Knowing a little something about the departed programmer, Bone was unsurprised by his passive-aggressive animus toward an ex-girlfriend. But to find it in client code and subsequently have to clean it up? — oh boy.
Ok follow the trail, Bone. Sleuth this sucker.
If Erica = A Bitch, then pull library functions…
Ok, there’s a variable “Poop Cookies”…
Uhh… Poop Cookies? What?
Woah, there’s a giant set of if/then conditions in “Poop Cookies”…
Dig, Bone, dig. Get into this guy’s head.
If Erica is a Bitch, then the shopping cart is in a foreign currency…
Then, look at Poop Cookies to determine exchange rate and shipping defaults…
Almost there, Bone. Keep looking.
If Erica is not a Bitch, then it’s US Currency…
So ping USPS module for shipping info.
TaDah! Mystery unraveled, and all before the second cup of coffee. But eww, what an utterly gnarled mess on so many levels.
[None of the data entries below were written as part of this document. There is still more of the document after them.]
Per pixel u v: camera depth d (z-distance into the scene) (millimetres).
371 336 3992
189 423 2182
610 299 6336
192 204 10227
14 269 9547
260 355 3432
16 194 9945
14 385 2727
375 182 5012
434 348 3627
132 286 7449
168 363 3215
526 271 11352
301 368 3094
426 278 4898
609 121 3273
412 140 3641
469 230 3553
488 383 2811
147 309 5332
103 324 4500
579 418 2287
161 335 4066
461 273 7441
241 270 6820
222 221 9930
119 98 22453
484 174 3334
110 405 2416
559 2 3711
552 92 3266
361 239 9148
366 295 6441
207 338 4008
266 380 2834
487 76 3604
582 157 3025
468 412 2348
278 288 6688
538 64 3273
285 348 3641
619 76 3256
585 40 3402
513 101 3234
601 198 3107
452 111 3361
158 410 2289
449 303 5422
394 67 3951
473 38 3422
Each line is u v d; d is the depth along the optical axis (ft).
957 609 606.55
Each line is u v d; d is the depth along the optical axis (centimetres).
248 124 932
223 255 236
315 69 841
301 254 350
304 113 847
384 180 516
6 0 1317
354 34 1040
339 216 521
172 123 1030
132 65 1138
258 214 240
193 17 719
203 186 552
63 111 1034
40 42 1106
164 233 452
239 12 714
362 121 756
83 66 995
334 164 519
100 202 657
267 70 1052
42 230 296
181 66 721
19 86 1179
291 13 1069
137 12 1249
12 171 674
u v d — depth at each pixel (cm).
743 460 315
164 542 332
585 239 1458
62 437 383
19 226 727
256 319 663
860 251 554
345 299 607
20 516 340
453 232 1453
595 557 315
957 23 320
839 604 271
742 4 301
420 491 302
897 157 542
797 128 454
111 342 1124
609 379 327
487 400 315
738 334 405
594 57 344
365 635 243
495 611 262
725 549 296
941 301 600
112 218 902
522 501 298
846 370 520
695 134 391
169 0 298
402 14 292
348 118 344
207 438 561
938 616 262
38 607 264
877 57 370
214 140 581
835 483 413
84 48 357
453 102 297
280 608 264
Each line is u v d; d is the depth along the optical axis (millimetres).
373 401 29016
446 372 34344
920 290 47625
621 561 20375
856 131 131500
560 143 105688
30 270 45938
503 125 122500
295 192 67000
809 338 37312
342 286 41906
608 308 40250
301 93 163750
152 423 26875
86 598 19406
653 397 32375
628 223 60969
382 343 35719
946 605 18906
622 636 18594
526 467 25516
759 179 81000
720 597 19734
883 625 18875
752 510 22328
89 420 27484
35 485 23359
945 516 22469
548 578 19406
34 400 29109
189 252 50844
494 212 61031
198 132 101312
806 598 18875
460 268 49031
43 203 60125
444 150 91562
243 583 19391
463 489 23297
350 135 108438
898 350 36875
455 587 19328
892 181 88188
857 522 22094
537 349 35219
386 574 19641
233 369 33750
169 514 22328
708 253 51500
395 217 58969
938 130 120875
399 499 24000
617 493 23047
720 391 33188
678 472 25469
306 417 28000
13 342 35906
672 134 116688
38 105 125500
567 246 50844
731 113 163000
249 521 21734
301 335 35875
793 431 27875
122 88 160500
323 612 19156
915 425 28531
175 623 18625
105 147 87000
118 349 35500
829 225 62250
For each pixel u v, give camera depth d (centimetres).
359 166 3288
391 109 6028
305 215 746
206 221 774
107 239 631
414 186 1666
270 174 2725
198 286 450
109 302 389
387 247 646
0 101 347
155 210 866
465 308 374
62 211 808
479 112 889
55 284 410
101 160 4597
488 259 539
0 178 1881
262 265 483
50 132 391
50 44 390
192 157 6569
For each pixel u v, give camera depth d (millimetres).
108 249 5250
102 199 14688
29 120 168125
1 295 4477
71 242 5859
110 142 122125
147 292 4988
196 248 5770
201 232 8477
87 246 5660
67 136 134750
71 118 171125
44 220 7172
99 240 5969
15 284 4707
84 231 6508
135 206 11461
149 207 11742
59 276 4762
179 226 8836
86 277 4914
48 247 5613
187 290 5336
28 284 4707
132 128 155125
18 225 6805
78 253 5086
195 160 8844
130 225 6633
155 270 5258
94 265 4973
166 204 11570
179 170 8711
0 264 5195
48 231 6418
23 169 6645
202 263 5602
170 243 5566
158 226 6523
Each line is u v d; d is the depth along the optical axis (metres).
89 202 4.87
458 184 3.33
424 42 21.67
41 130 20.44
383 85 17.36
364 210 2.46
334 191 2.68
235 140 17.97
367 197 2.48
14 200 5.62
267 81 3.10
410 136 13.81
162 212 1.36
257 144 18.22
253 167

Now what?, Bone pondered, remembering a similar techie atrocity and the consequences if ever found by the client.
And so continued the Wild West coding practices of the early internet… hidden in digital bowels (literally)… pre-“Me Too”. No wonder we have code reviews, nowadays.
Time for a clean-up on aisle 9, Bone concluded.
As always, I hope you enjoyed this and it brightened your day.